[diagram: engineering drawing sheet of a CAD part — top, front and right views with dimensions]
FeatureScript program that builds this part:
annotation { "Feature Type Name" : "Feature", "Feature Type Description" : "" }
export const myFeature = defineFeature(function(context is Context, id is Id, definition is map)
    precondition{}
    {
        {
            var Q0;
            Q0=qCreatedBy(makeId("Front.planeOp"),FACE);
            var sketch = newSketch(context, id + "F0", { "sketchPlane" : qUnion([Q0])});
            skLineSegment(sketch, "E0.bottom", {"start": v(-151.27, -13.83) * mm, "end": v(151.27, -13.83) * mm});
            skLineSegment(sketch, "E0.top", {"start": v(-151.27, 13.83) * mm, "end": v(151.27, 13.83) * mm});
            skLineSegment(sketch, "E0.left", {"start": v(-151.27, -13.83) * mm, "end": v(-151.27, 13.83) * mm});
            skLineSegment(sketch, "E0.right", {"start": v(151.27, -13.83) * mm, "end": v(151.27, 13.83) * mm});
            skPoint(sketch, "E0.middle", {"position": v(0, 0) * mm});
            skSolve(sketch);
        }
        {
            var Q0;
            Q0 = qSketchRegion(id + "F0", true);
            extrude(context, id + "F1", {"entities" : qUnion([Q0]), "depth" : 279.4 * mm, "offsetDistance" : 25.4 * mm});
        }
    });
━━━━━━━━━━━━━━━━
■ Instruction
Gather every line of the records that contains the word "context" and list those lines.

■ Solved exercise
export const myFeature = defineFeature(function(context is Context, id is Id, definition is map)
            var sketch = newSketch(context, id + "F0", { "sketchPlane" : qUnion([Q0])});
            extrude(context, id + "F1", {"entities" : qUnion([Q0]), "depth" : 279.4 * mm, "offsetDistance" : 25.4 * mm});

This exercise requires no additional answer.